Leslie Evans, who was in charge of Edinburgh’s theatres, was appointed by First Minister Nicola Sturgeon to replace the controversial Sir Peter Housden, who steps down as Permanent Secretary at the end of next month.

Ms Evans, 56, has been in the civil service since 2000 and is currently the Scottish Government’s director-general learning and justice.

Before joining the civil service, she worked for 20 years in local government in Scotland and England, and served as head of arts and entertainment and assistant director of recreation in Edinburgh, responsible for the Capital’s theatres.

Born in Northern Ireland, she moved to Scotland in 1985 and is married with one son.

She worked for the city council twice, between 1985 and 1987, then from 1989 to 2000.

Within the government, she has also been director of culture, external affairs and tourism and director-general of education. In her new role she will be responsible for around 5000 civil servants.

Ms Sturgeon said: “As the new Permanent Secretary to the Scottish Government, Leslie brings a vast amount of experience from across the public sector to the role.

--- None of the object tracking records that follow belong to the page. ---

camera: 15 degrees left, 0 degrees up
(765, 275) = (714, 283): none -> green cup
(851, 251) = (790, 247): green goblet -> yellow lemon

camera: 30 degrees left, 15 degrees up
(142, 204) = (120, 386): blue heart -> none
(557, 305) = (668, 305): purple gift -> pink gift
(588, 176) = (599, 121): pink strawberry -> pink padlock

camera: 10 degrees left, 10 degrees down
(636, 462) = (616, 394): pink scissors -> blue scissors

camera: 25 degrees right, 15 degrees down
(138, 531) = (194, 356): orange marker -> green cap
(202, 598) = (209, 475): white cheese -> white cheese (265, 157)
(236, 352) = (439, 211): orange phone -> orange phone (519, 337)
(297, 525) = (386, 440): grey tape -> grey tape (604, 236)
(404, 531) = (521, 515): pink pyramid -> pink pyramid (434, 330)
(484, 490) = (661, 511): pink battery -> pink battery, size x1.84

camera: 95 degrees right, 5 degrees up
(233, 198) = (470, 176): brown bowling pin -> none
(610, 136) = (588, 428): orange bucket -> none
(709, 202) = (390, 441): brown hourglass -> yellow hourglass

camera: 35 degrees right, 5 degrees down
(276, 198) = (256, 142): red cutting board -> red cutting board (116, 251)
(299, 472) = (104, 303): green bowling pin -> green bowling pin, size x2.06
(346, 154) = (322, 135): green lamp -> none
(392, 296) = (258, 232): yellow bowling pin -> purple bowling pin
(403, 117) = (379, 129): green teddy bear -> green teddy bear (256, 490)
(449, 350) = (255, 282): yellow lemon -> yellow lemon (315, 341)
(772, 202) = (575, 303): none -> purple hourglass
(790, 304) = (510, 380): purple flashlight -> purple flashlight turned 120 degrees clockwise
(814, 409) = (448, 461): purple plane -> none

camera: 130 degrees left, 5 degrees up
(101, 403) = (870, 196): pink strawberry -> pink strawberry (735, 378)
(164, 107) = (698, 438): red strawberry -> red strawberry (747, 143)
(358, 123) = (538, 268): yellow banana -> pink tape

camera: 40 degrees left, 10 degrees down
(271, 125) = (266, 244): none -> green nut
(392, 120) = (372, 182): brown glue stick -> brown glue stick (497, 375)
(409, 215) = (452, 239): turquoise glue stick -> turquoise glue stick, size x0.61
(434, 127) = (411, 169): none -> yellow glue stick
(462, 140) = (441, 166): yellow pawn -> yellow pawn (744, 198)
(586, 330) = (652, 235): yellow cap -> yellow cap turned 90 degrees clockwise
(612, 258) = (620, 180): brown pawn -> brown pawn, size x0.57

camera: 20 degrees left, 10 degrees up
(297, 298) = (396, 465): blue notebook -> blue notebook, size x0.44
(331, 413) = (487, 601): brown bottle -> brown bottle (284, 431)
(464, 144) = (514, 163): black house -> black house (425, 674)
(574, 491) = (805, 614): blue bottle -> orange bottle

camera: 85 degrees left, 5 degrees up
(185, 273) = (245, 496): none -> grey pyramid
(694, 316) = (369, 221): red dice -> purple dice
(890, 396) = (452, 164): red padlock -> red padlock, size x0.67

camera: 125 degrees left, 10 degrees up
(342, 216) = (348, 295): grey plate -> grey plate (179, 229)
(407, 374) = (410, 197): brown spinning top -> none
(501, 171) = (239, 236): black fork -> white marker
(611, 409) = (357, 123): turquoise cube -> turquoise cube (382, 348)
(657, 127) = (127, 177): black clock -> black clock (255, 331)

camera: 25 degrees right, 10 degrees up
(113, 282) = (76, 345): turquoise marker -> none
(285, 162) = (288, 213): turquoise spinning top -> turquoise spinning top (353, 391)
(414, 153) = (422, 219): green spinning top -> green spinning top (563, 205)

“I look forward to working with Leslie in her new role as Scotland’s most senior civil servant, to deliver outstanding public services and the very best for the people of Scotland.”

Sir Peter announced in January that he would step down in June after five years in post. Ms Evans will take up her new job on July 1.

Sir Peter was accused of “going native” after he wrote in a blog circulated to staff about how the independence referendum debate had left “the status quo . . . lost in the mists of time”.

Opposition politicians lodged official complaints and Liberal Democrat Tavish Scott accused him of “rapidly becoming the chief cheerleader” for independence. But he was cleared of any breach of the civil service code.

Ms Evans said: “It is a privilege for me to undertake this role, following Sir Peter, who is leaving the organisation in such good heart.

“I’m very much looking forward to working closely with my civil service colleagues, our partners in the public, third and private sectors, and the UK government, to meet the challenges and realise the opportunities that lie ahead for Scotland.”

Sir Peter said: “Leslie Evans is an outstanding public servant whose leadership, experience and impact on Scotland and the UK is widely recognised.”